Now that this includes the session concept, referring to session might be better in this name
public static final String TEZ_AM_DAG_OVER_RPC_ENV = "AM_DAG_OVER_RPC";
Once we run more than 1 DAG in the AM we should de-couple AM state from DAG state.
- switch(dag.getState()) {
+ switch(currentDAG.getState()) {
case SUCCEEDED:
Should we check the current dag state. no point killing if its already completed. this is just looking ahead to multiple dags case
+ public synchronized void shutdownAM() {
+ LOG.info("Received message to shutdown AM");
+ if (currentDAG != null) {
+ + LOG.info("Sending a kill event to the current DAG"

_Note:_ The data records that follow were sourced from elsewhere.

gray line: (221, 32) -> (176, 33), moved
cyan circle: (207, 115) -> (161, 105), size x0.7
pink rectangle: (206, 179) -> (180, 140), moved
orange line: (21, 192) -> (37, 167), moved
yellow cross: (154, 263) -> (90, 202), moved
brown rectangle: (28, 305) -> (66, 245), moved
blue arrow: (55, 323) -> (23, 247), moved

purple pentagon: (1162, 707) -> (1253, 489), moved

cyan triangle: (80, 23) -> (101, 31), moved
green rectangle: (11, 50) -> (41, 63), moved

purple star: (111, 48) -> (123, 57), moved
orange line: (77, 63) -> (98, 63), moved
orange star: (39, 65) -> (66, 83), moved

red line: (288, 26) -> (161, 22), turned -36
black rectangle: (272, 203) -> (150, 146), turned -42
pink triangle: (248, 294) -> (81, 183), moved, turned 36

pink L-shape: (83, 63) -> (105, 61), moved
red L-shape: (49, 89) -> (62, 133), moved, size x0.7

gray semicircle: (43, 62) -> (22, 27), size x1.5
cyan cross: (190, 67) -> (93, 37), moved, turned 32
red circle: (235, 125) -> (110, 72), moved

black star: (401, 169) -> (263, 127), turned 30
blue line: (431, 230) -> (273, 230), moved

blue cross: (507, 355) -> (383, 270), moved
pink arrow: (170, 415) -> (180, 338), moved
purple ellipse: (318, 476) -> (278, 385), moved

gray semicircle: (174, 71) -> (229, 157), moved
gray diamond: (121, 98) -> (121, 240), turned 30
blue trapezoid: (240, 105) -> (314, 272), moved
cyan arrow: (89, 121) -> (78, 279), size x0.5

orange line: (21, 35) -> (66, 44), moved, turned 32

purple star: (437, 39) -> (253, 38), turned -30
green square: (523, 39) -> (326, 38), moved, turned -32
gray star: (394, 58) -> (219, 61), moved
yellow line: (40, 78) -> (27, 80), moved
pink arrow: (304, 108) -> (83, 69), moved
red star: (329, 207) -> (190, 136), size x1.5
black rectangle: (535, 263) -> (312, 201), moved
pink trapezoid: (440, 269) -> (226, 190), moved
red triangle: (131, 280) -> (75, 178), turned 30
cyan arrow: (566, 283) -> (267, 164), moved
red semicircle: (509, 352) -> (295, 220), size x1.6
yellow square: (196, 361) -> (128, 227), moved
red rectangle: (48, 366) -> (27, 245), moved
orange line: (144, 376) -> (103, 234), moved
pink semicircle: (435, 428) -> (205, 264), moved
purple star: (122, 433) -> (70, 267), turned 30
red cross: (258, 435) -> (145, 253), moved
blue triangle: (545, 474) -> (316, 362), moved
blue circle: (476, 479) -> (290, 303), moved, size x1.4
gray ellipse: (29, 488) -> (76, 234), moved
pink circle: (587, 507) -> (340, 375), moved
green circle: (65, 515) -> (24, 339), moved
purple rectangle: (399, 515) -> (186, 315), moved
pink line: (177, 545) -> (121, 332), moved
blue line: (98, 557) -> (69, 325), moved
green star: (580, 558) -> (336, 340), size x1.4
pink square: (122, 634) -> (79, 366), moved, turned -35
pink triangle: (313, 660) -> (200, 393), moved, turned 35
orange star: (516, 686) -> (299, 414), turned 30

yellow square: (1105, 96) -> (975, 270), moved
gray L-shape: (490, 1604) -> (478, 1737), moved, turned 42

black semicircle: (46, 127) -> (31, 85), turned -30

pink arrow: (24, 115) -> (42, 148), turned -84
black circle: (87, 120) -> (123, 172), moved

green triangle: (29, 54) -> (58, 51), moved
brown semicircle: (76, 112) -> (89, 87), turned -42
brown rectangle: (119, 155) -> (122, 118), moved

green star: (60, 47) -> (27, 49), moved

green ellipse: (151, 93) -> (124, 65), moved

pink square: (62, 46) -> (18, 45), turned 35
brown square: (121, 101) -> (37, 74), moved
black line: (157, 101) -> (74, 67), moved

+ + ", dagId=" + currentDAG.getID());
TEZ-71 is supposed to remove references to TEZ_STAGING_DIR (in config or literal). Lets avoid using it any further. Should be easy to create a unique staging directory.
+ Path stagingDir =
+ new Path(tezConf.get(TezConfiguration.TEZ_AM_STAGING_DIR,
+ TezConfiguration.TEZ_AM_STAGING_DIR_DEFAULT)
The AM may not be running at this time. YARN may have just allocated/launched the AM container. Its probably ok to skip this test for now and add it when we have "real" sessions.
+ YarnApplicationState appState = appReport.getYarnApplicationState();
+ if (!sentKillSession) {
+ if (appState == YarnApplicationState.RUNNING) {
+ tezClient.closeSession(tezSession);
+ sentKillSession = true;
We may choose to remove getApplicationId() from TezSession and DAGClient for now and add it later if needed. Currently there are 0 users and we may be better of hiding that link. At least mark them @Private
Cannot assume valid host port exists until the AM actually starts running (even though YARN marks state as RUNNING). DAGClient code current checks for this case. There is a YARN jira open to provide this info clearly.
+ static DAGClientAMProtocolBlockingPB getAMProxy(Configuration conf,
+ String amHost, int amRpcPort) throws IOException {
+ InetSocketAddress addr = new InetSocketAddress(amHost,
+ amRpcPort);
In general, didnt quite follow how getAMProxies() is working. It may throw an exception if the AM is not running but I did not see that exception being handled and this exception may always occur due to race conditions. What happens to the stored proxy when the app is retried by YARN? For now, it may be simpler to not store the proxy objects and create them as needed. We can revisit if that turns out to be an issue. closeSession() does not seem like a perf-sensitive operation as of now.
Thanks for the reviews Bikas. Committed.